Thiago 2015
June 29th, 2011Confirmado: Thiago Alcántara se queda en el Barça hasta 2015. O al menos, la temporada que viene (en fútbol nunca se sabe). Tras las profusas especulaciones acerca del destino del canterano, que iban desde una cesión al Atlético de Madrid hasta una venta al Arsenal para abaratar el desembarco de Cesc, el jugador finalmente ha firmado un contrato profesional con la primera plantilla de cuatro años (hasta 2015), con una cláusula de rescisión de 90 millones de euritos. Casi ná.
Como muy bien apuntaba alguien en twitter, gracias a esa firma acaba de pasar de ser «campeón de Europa sub-21, megacrack, purasangre brasileño, hijo de su padre, talento desbordante, mago del balón, mezcla de Messi y Oliver Aton» a convertirse en una simple promesa que ya verás qué problemas de coco arrastra, ya. Al menos, para los dos periodistas más pesados del panorama actual, Caridad y Pedrerol, que no han cesado en los últimos de días de lanzar desde sus respectivas palestras mensajes de sirena hacia el jugador y su entorno para que el chaval acabara fuera del Barça (y dentro del Madrid si puede ser, claro).
Mas como ya digo, esa es la opinión no culé. Los que pensamos en blaugrana sabemos que Thiago aún no es Pelé, pero sí más que un simple canterano de la Masía. Desde el primer momento ha conectado con la grada, ha enamorado al espectador con su trabajo, su talento, su juego en equipo y sus individualidades… El Camp Nou quería disfrutar más del mayor de los Alcántara, y el club se lo ha concedido. Un acierto de Pep, de la secretaría técnica y del propio entorno del jugador.
Ahora lo único que hay que hacer es aguantar durante mes y medio, antes del comienzo de la temporada, la “canción del verano cavernario”: «Con Cesc, la progresión de Thiago se corta». Esta afirmación (que es como decir que la progresión de Messi se corta porque viene un nuevo central) os podrá servir de pista, avispados lectores, de quién tiene o no tiene ni puta idea de fútbol en el periodismo deportivo. Atentos a las señales: en cuanto oigais a alguien decirlo, apuntadle con el dedo con ojos saltones y mueca de zombi.
Y es que prácticamente en ningún momento se pisarán el puesto en el centro del campo del Barça. Cesc no viene para ser tan llegador como lo era en el Arsenal, sino para darle continuidad al juego combinativo que es seña de identidad de este equipo. En cambio, me huele que Thiago va a entrar en el equipo cada vez más cerca del área, y que este año habrá partidos en que llegue a jugar en esa posición de falso delantero-mediapunta en la que se desenvuelve Messi. Y la mayoría de las veces, seguramente de descanso a Iniesta, ya que las jornadas de descanso de Xavi las cubrirá Cesc.

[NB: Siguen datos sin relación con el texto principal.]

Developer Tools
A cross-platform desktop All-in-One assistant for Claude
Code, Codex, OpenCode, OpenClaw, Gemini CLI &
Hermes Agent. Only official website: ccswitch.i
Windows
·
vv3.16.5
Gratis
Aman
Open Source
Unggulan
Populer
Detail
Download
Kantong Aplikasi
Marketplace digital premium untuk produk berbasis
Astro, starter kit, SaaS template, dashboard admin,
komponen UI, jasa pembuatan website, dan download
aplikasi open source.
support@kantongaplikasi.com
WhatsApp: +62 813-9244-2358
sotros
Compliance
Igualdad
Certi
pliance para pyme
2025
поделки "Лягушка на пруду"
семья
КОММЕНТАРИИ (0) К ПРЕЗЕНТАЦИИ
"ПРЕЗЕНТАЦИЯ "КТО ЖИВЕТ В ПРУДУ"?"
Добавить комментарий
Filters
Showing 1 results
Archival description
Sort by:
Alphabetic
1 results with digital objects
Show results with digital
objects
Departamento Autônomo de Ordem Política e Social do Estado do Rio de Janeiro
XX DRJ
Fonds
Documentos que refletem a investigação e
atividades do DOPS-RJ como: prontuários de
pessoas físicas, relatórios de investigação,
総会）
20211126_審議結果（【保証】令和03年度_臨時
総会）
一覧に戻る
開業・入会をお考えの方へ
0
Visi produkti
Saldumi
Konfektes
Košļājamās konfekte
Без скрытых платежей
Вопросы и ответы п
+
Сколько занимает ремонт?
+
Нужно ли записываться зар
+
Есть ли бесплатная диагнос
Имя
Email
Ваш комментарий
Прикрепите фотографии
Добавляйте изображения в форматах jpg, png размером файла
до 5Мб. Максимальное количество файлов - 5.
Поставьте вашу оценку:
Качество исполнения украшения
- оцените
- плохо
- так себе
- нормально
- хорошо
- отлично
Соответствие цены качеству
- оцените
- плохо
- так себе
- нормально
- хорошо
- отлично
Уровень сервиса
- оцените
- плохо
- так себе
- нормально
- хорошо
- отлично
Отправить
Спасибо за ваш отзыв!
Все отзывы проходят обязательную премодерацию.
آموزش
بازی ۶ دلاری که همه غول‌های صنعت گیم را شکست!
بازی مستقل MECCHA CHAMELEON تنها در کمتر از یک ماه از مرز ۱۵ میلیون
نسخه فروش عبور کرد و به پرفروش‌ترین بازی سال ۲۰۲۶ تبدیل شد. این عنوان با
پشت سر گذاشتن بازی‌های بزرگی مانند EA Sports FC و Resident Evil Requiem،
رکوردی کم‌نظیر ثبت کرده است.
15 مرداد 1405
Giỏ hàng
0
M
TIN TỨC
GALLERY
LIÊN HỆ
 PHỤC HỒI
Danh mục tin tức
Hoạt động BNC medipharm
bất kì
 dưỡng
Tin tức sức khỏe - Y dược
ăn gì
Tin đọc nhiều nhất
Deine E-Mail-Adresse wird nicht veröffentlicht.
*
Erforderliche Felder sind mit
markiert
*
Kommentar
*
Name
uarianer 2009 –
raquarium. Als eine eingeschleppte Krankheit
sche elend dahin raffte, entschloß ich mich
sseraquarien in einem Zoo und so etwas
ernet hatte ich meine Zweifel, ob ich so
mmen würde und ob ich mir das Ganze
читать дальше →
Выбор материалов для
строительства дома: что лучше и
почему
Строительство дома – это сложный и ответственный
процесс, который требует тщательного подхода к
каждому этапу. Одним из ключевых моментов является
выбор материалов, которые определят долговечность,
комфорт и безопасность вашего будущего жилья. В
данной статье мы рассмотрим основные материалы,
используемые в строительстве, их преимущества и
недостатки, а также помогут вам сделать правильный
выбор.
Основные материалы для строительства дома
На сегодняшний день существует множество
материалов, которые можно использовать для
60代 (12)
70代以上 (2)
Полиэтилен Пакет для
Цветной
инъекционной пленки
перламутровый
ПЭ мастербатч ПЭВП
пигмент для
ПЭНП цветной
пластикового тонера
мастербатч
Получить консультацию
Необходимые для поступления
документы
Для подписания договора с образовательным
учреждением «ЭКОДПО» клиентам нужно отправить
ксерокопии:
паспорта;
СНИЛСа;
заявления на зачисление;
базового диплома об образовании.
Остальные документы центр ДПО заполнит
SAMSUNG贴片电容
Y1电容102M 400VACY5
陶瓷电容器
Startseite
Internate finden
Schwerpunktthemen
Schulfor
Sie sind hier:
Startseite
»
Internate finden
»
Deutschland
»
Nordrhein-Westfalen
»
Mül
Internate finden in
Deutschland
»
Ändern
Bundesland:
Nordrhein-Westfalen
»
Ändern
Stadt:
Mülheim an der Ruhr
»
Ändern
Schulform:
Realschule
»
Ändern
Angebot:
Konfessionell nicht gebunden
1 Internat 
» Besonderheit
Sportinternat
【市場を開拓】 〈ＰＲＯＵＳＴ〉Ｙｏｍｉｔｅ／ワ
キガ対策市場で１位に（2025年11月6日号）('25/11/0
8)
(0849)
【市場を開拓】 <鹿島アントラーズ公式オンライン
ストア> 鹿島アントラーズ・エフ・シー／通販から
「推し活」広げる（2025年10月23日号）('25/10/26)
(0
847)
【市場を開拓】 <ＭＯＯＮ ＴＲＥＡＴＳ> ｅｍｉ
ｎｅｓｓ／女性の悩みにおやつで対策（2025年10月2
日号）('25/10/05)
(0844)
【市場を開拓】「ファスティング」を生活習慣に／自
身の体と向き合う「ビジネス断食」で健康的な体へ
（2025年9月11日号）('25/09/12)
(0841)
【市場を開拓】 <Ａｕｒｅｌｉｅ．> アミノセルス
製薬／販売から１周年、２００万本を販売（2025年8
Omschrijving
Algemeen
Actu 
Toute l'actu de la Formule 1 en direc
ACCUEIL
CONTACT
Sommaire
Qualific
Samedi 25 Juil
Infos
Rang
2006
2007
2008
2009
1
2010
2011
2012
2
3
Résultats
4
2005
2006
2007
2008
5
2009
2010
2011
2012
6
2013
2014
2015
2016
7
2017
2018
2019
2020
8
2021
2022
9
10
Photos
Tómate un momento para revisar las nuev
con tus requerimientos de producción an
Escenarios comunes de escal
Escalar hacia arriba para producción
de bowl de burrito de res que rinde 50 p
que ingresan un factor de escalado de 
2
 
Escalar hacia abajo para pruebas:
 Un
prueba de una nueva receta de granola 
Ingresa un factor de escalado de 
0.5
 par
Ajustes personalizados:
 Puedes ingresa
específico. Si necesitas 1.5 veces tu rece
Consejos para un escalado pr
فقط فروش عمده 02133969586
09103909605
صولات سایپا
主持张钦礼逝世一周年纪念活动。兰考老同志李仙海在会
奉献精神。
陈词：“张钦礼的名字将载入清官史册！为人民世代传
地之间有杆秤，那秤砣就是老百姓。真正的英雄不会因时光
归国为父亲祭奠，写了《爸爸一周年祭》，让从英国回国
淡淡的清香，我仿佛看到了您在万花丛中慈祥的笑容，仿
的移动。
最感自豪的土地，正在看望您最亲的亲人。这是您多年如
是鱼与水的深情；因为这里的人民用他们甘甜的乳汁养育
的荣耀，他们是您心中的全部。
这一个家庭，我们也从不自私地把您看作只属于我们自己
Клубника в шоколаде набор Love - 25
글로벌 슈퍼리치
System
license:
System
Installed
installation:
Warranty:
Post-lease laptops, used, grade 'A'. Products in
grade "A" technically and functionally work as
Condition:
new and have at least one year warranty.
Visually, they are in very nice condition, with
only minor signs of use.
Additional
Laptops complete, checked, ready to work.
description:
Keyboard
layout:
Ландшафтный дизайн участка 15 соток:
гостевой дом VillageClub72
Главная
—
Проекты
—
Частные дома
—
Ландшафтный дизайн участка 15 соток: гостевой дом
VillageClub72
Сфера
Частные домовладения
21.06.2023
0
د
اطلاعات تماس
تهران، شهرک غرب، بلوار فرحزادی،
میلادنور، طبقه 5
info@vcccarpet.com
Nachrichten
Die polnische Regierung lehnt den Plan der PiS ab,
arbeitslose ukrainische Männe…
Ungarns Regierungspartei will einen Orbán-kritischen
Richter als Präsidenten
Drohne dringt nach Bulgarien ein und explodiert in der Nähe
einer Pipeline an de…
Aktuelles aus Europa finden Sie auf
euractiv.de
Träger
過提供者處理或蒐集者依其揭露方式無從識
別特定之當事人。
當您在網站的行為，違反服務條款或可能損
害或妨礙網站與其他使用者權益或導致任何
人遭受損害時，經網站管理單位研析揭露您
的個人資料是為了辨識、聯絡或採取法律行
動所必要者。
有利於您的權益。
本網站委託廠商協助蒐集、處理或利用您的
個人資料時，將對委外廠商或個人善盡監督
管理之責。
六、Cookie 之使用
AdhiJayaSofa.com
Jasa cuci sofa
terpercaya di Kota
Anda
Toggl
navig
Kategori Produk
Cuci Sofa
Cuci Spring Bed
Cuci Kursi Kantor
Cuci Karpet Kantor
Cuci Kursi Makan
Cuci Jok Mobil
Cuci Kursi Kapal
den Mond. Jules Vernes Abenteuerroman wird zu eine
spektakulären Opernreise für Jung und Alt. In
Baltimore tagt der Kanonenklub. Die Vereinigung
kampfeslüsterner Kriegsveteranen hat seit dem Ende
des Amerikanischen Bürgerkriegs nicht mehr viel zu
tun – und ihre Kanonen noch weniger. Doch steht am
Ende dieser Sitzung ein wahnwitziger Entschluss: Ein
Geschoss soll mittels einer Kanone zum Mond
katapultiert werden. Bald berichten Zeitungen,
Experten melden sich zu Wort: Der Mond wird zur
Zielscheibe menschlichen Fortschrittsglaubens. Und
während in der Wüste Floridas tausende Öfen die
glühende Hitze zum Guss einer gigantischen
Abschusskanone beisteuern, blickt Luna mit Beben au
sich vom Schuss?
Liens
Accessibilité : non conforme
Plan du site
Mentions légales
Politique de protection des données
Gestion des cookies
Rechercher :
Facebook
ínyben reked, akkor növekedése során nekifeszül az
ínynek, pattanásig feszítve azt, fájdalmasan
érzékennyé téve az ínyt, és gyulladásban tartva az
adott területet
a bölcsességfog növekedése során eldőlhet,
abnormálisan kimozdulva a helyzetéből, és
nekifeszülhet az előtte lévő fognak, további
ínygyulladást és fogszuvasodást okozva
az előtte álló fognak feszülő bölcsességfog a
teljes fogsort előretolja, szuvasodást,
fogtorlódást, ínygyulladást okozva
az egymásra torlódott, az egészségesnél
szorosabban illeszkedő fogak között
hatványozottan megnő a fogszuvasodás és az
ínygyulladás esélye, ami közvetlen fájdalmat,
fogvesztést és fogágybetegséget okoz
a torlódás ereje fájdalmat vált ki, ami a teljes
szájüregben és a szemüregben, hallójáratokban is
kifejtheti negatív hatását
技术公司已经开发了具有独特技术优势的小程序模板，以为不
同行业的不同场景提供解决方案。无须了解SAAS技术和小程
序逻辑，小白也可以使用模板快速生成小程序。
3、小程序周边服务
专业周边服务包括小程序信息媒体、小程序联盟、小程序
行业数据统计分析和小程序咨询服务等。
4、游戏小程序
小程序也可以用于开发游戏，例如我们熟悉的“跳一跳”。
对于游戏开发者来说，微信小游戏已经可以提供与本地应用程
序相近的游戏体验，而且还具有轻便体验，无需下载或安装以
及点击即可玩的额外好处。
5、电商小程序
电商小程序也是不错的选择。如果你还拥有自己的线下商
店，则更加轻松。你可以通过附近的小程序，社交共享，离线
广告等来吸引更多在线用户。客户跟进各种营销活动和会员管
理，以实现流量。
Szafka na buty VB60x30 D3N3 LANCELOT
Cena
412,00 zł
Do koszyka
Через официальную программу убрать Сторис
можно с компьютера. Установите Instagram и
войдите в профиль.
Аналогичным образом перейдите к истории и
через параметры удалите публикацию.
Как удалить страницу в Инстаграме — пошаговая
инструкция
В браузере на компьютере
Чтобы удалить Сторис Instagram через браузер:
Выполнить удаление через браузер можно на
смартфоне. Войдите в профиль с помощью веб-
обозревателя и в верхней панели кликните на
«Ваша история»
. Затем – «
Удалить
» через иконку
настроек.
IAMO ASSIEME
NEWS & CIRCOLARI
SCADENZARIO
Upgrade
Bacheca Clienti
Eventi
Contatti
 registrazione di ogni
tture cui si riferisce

En resumidas cuentas, y dejando aspectos técnicos sobre los cuales solo Guardiola estaría capacitado para explicar, creo que el fichaje prácticamente hecho de Cesc y la renovación de Thiago apuntalan (y de qué manera) la estructura del Barça en su línea más importante: la del centro del campo. Con Xavi-Iniesta-Cesc-Thiago perfectamente escalonados en sus edades, y con otros mediocampistas como Busquets, Keita o Mascherano, aquí hay tiki-taka para rato, de ese que aburre en Madrid, pero que en Barcelona ha rescatado la expresión “el cigarrito de después”.